◆ Exercise goal
Below is some data. Retype exactly the lines starting at the one with "1) soldering iron" and ending at the one with "8) white flux pot at [424, 207, 516, 301]".

○ ○ ○ ○

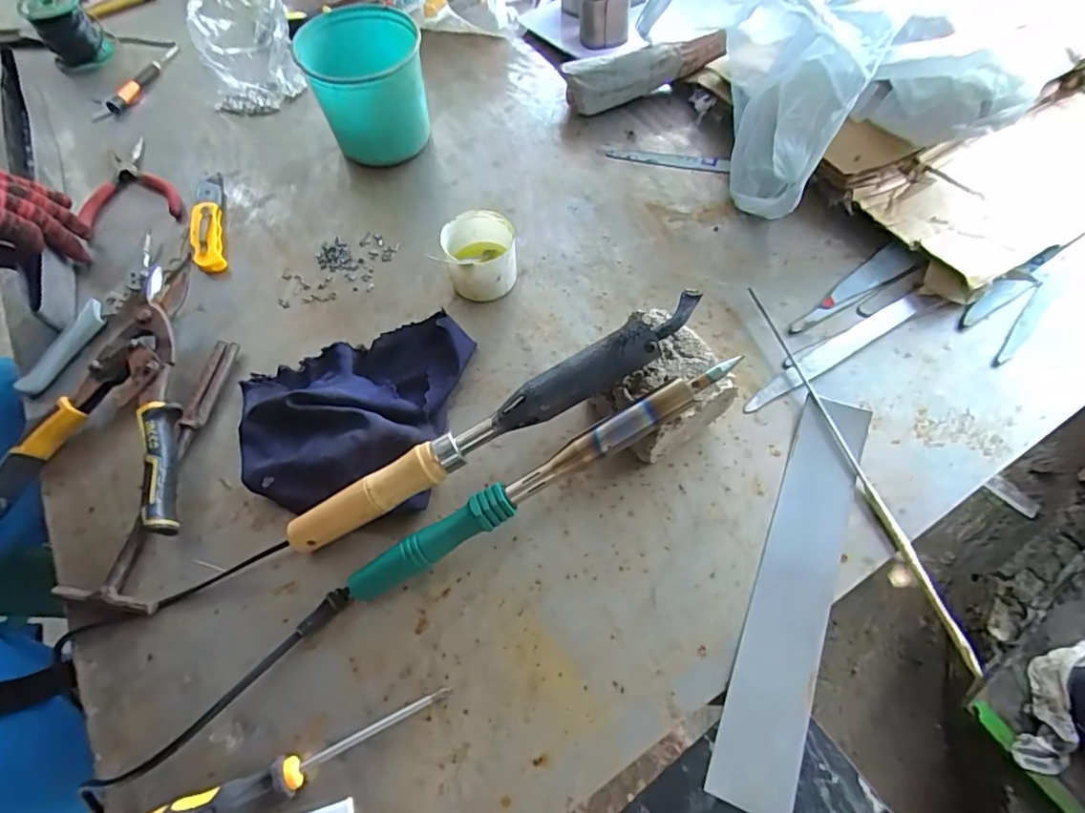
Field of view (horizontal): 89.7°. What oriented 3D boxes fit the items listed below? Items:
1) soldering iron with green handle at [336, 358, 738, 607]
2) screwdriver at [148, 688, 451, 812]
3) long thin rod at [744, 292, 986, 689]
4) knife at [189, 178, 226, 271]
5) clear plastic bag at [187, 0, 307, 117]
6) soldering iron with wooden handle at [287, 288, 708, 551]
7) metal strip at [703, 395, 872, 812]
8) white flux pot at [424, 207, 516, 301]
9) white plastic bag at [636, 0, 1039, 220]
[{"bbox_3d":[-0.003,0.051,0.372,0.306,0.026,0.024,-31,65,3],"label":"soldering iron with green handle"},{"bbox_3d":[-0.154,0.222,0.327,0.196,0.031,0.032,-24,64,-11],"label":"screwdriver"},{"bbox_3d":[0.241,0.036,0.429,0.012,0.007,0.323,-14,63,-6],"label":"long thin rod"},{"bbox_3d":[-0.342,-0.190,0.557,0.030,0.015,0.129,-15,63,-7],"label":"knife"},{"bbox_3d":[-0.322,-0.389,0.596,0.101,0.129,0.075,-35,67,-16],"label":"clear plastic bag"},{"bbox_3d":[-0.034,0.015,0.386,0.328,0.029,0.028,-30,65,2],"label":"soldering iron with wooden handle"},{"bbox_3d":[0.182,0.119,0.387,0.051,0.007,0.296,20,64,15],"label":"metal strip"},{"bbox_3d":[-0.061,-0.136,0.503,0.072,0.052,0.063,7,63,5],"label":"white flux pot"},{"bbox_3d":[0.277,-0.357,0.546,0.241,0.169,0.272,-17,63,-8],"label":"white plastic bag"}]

○ ○ ○ ○

◆ Output of the exercise
1) soldering iron with green handle at [336, 358, 738, 607]
2) screwdriver at [148, 688, 451, 812]
3) long thin rod at [744, 292, 986, 689]
4) knife at [189, 178, 226, 271]
5) clear plastic bag at [187, 0, 307, 117]
6) soldering iron with wooden handle at [287, 288, 708, 551]
7) metal strip at [703, 395, 872, 812]
8) white flux pot at [424, 207, 516, 301]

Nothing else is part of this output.